Prison Conditions In The US: Delaware Riot Blamed On Trump, Overcrowding And Programs For Inmates
The hostage standoff that left one corrections employee dead at a Delaware prison ended Thursday morning, hours after inmates used “sharp instruments” to assume control, the Associated Press reported. Police were ultimately able to breach the James T. Vaughn Correction Center in Smyrna, about 40 miles south of Wilmington.
An inmate told the News Journal in Wilmington and said their reasons "for doing what we're doing" included President "Donald Trump. Everything that he did. All the things that he's doing now. We know that the institution is going to change for the worse."
The unidentified inmate, who reportedly was housed in Building C — the same area where the hostages were taken — indicated that he and his fellow prisoners did not have great access to education programs. Overcrowding has limited inmates' chances of transferring to medium-security building even with good behavior, the prisoner added. Inmates have also requested effective rehabilitation for all prisoners and information about how funding is distributed to prisons.
Below are some concerns of general prison conditions that possibly may have triggered the nearly 24-hour hostage:
1. Prison overcrowding
Prison overcrowding, something that’s common throughout the U.S., has disabled prisons from functioning properly and could lead to more violence between the prisoners and the corrections officers. The cause of the penitentiary overcrowding varies. It can be due to limited room in prisons, high crime rates and changes to laws and improvements to law enforcement tactics. Still, a legal case in 1981 addressed overcrowding as potentially cruel and unusual punishment.
The latest data shows that 22 national prison systems hold more than double their capacity, with a further 27 countries operating at 150 percent to 200 percent.
2. Overuse of solitary confinement
The Department of Justice described solitary confinement as any type of detention that involves: “(1) removal from the general inmate population, whether voluntary or involuntary; (2) placement in a locked room or cell, whether alone or with another inmate; and (3) inability to leave the room or cell for the vast majority of the day, typically 22 hours or more.”
In the U.S. it is estimated that 80,000 individuals are being held in some form of isolation.
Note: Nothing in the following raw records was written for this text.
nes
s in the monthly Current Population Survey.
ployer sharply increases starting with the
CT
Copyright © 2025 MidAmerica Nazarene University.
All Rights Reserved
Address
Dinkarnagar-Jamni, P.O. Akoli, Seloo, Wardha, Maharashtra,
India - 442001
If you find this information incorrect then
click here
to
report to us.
3. HIV/AIDS and Tuberculosis are much higher in prisons
UNAIDS estimated that prisoners were five times more likely to be living with HIV. Tuberculosis rates in many prisons were 10 to 100 times greater than anywhere else.
4. Sexual abuse
In 2014, a new study conducted by the Justice Department documented more than 8,763 allegations of prisoner sexual victimization between 2009 and 2011. That was an 11 percent increase over the number of allegations documented in a report covering 2007-08.
The study found 49 percent of the unwanted sexual misconduct or harassment ranging from verbal sexual harassment to nonconsensual sexual penetration.
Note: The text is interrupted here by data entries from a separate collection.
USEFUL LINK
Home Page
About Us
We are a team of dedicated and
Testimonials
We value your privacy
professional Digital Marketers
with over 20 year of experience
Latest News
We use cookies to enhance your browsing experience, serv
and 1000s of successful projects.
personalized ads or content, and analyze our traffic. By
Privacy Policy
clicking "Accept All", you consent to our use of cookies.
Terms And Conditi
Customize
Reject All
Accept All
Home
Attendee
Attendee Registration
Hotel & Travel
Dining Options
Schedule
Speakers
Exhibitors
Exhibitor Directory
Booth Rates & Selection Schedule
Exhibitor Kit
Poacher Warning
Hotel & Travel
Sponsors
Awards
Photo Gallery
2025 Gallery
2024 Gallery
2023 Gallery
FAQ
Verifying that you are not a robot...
In 2003, Congress passed the Prison Rape Elimination Act, known as PREA. Its purpose was to lessen the rate of sexual abuse that goes on in prisons but based on these numbers; the law didn't do much.
5. Poor sanitary conditions
International Prison Conditions stated that “a majority of the world’s prison systems do not function at the level of the United Nations’ Standard Minimum Rules for the Treatment of Prisoners." In most cases, it was deliberate, the report said. Poor conditions vary from inadequate lighting to ventilation to extremes of temperature to insect and rodent infestation to insufficient or non-existent personal hygiene supplies, according to the Penal Reform International.